**ACTIVITY**. Reproduce the entries below exactly, but only from the line containing "[2006](reports/year/2006.md)" to the line containing "[2017](reports/year/2017.md)", inclusive.

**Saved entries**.

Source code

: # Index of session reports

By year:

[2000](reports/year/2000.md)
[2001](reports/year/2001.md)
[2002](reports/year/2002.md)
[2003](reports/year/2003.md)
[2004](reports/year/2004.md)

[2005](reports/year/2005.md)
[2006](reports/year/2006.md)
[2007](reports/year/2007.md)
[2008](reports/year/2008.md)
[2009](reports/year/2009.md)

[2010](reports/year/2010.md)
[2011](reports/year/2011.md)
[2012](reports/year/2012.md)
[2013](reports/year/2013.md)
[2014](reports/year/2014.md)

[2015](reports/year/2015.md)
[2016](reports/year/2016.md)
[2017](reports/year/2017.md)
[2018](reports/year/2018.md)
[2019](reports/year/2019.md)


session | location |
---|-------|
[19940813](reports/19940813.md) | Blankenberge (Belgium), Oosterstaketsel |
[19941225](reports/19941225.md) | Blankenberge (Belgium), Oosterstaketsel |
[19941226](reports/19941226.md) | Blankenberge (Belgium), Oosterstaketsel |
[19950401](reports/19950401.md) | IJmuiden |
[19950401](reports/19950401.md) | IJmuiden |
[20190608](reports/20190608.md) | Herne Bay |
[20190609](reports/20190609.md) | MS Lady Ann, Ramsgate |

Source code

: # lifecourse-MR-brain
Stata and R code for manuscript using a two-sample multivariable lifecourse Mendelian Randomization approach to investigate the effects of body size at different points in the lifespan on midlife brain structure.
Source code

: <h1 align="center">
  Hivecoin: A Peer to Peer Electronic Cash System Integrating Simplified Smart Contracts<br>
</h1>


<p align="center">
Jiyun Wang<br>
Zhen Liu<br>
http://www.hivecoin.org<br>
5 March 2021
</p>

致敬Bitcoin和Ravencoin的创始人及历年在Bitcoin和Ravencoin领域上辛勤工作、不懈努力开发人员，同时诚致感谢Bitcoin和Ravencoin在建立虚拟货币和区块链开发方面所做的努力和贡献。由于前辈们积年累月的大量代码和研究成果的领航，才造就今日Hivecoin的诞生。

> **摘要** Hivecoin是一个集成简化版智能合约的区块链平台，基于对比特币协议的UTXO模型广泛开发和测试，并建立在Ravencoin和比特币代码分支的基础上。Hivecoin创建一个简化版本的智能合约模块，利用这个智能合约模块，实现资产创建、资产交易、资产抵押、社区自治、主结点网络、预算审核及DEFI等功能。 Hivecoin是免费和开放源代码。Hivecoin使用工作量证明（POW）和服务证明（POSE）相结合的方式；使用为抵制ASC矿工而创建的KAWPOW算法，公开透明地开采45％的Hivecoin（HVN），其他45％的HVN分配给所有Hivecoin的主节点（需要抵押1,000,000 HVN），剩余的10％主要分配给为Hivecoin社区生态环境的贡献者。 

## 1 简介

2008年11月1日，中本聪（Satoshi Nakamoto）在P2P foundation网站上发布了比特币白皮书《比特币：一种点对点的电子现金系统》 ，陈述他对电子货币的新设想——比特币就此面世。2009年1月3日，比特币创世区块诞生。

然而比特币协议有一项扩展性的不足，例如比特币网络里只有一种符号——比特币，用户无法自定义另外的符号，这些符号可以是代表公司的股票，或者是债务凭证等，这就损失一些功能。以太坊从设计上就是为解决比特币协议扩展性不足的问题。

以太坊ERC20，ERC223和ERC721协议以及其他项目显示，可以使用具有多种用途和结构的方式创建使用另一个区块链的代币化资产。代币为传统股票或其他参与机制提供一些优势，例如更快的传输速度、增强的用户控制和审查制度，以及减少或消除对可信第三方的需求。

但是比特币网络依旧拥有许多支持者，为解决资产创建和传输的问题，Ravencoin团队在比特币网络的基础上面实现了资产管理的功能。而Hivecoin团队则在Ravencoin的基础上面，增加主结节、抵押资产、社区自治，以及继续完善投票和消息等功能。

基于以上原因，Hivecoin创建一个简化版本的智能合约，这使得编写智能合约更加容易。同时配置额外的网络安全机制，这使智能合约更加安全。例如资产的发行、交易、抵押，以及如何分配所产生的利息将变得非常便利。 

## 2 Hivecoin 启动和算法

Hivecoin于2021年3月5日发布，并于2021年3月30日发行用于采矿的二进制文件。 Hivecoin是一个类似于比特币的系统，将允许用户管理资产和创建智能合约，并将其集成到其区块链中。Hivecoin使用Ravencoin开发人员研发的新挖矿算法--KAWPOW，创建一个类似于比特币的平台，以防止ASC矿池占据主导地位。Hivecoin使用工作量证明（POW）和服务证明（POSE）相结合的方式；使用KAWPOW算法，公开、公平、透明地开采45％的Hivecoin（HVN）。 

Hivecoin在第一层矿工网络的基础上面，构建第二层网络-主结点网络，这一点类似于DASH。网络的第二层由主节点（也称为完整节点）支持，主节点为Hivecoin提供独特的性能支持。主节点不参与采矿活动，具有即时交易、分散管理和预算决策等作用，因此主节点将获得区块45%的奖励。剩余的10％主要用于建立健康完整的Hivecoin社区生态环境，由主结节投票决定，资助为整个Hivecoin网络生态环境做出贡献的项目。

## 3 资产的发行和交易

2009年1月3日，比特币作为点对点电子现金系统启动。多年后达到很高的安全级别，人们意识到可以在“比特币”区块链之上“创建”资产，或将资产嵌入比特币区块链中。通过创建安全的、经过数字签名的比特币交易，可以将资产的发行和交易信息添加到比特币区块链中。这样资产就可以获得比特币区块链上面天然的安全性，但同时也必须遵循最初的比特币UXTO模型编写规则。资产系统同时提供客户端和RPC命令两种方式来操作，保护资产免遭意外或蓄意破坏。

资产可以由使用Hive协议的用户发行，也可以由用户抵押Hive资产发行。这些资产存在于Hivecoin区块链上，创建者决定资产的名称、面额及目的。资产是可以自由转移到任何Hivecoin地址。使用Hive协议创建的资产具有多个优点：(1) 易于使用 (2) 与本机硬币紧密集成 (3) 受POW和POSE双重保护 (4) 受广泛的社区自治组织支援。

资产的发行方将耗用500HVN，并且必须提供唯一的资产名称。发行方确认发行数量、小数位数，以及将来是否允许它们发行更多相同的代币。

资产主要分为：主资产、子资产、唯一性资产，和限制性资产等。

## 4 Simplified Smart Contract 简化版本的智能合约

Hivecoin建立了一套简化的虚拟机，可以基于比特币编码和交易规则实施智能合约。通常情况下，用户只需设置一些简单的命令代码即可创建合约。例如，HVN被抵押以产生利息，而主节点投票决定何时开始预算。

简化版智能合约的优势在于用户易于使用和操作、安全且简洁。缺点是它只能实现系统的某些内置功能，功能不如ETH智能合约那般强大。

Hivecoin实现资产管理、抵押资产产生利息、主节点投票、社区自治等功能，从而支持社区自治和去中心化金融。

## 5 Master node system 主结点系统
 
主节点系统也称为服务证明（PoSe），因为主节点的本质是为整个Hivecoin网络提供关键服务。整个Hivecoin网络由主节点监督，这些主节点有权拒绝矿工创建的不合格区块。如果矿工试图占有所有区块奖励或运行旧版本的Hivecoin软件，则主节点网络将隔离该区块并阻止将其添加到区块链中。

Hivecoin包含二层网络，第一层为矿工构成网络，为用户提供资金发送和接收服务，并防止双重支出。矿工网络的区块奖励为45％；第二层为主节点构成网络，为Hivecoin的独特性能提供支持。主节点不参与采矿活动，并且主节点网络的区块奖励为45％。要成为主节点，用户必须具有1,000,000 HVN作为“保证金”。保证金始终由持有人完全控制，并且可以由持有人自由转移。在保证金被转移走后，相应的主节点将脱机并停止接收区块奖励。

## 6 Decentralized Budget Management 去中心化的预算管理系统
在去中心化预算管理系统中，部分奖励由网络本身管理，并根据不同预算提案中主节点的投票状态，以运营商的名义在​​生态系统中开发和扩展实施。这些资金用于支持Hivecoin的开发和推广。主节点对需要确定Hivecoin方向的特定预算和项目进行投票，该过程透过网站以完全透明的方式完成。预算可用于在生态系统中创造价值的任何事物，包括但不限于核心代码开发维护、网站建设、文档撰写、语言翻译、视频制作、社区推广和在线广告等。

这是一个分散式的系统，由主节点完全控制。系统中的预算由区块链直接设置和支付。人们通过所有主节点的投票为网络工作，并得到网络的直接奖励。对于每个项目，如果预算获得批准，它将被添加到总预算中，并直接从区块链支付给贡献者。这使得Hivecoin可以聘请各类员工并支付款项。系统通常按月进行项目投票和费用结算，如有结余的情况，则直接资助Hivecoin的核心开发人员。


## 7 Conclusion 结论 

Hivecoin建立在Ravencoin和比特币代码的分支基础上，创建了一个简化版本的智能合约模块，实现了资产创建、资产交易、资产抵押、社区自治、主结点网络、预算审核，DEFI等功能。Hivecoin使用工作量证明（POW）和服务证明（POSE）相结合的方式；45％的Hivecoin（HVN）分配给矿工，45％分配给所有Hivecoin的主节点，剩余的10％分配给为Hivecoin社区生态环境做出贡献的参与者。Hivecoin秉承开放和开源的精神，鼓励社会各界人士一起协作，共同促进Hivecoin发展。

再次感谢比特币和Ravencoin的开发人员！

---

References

**YOUR SOLUTION**.
[2006](reports/year/2006.md)
[2007](reports/year/2007.md)
[2008](reports/year/2008.md)
[2009](reports/year/2009.md)

[2010](reports/year/2010.md)
[2011](reports/year/2011.md)
[2012](reports/year/2012.md)
[2013](reports/year/2013.md)
[2014](reports/year/2014.md)

[2015](reports/year/2015.md)
[2016](reports/year/2016.md)
[2017](reports/year/2017.md)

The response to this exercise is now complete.